"Nigger," Richards responded.
"Penis."
"Cock."
"Red."
"Black."
"Silver."
"Dagger."
"Rifle."
"Murder."
"Win."
"Money."
"Sex."
"Tests."
"Strike."
"Out."
The list continued; they went through over fifty words before the doctor clicked the stem of the stopwatch down and dropped his pen. "Good," he said. He folded his hands and looked at Richards seriously. "I have a final question, Ben. I won't say that I'll know a lie when I hear it, but the machine you're hooked up to will give a very strong indication one way or the other. Have you decided to try for qualification status in the Games out of any suicidal motivation?"
"No."
"What is your reason?"
"My little girl's sick. She needs a doctor. Medicine. Hospital care."

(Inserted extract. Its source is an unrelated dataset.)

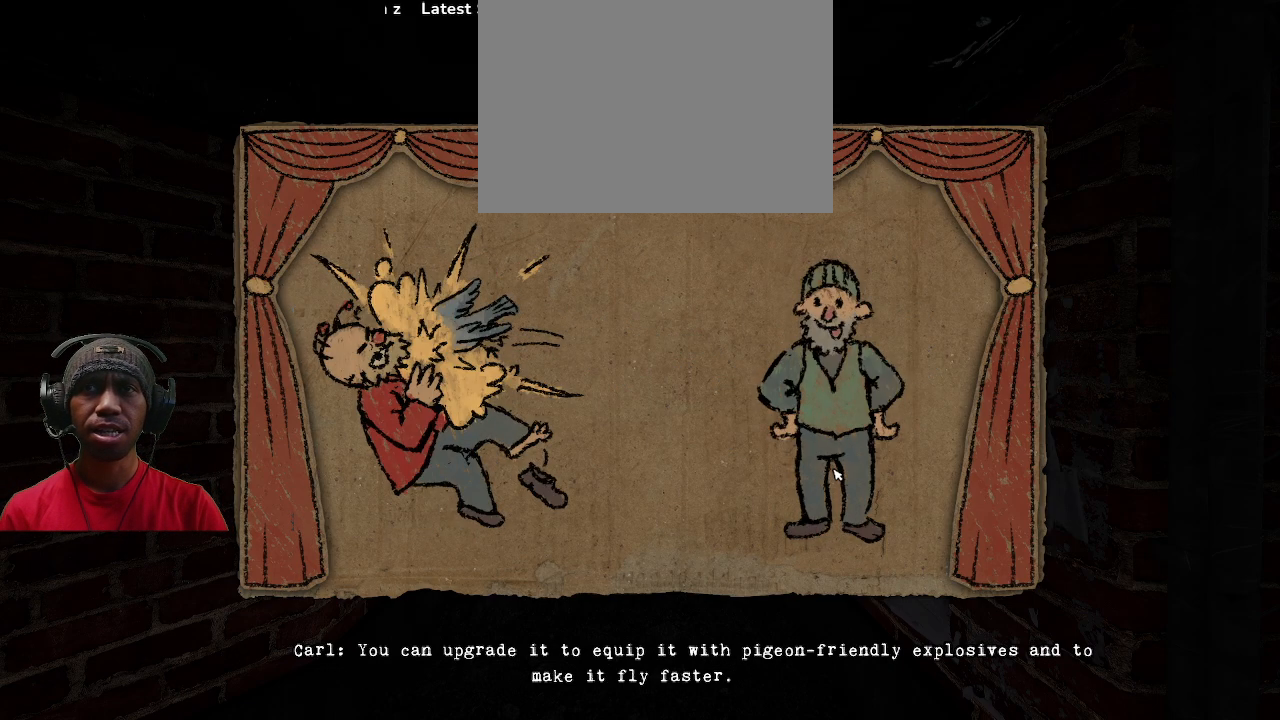
{"buttons": ["R2"], "left_stick": "center", "right_stick": "center", "events": []}
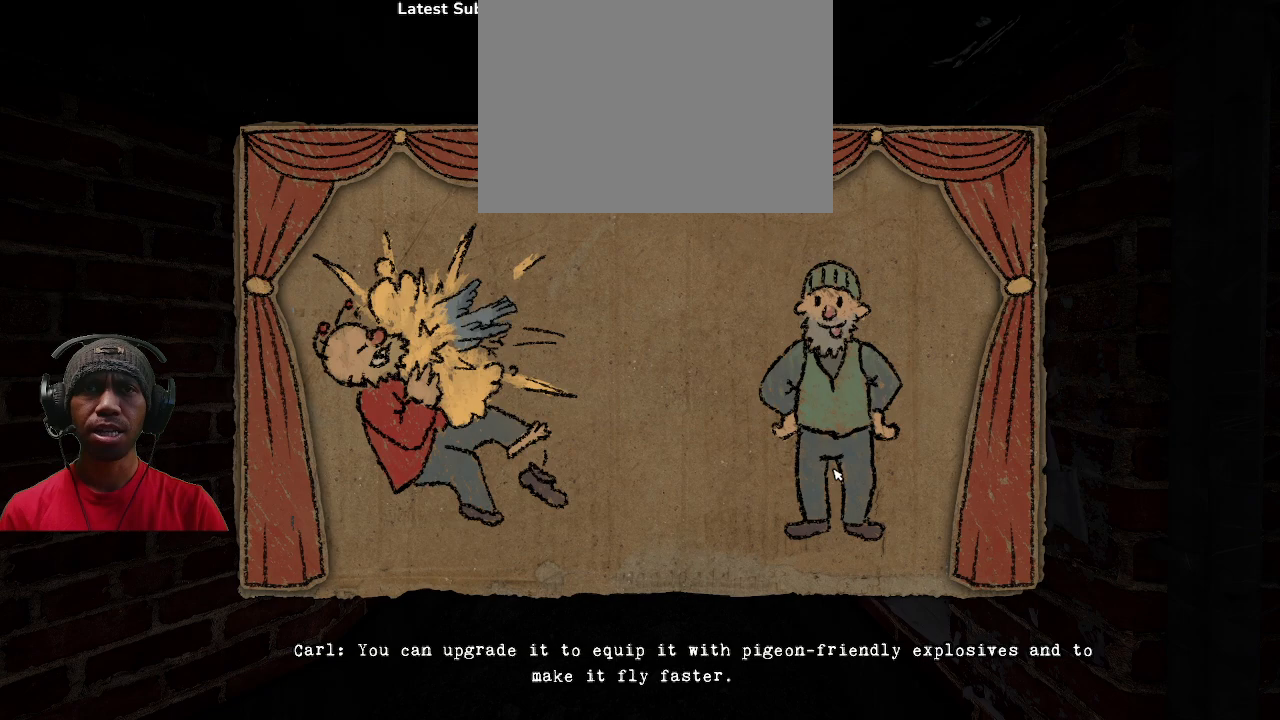
{"buttons": ["R2"], "left_stick": "center", "right_stick": "center", "events": []}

The ballpoint scratched. "Anything else?"
Richards was on the verge of saying no (it was none of their business) and then decided he would give it all. Perhaps because the doctor looked like that nearly forgotten dirty boy of his youth. Maybe only because it needed to be said once, to make it coalesce and take concrete shape, as things do when a man forces himself to translate unformed emotional reactions into spoken words.
"I haven't had work for a long time. I want to work again, even if it's only being the sucker-man in a loaded game. I want to work and support my family. I have pride. Do you have pride, Doctor?"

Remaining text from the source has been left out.